**WORK TASK:** For every entry, reproduce the wording exactly and omit any image it holds.

(Transcribed page contents)
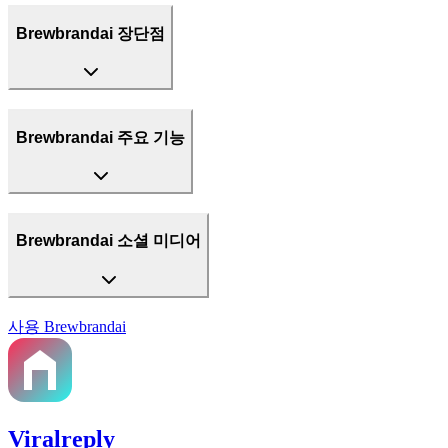
Brewbrandai 장단점
Brewbrandai 주요 기능
Brewbrandai 소셜 미디어
사용
Brewbrandai
Viralreply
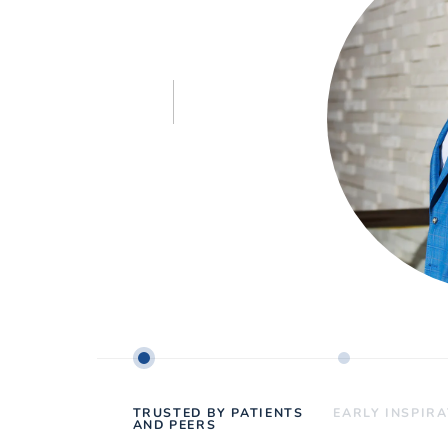
TRUSTED BY PATIENTS
EARLY INSPIR
AND PEERS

**SOLUTION TO THIS PROBLEM:**
Brewbrandai 장단점
Brewbrandai 주요 기능
Brewbrandai 소셜 미디어
사용
Brewbrandai
Viralreply
TRUSTED BY PATIENTS
EARLY INSPIR
AND PEERS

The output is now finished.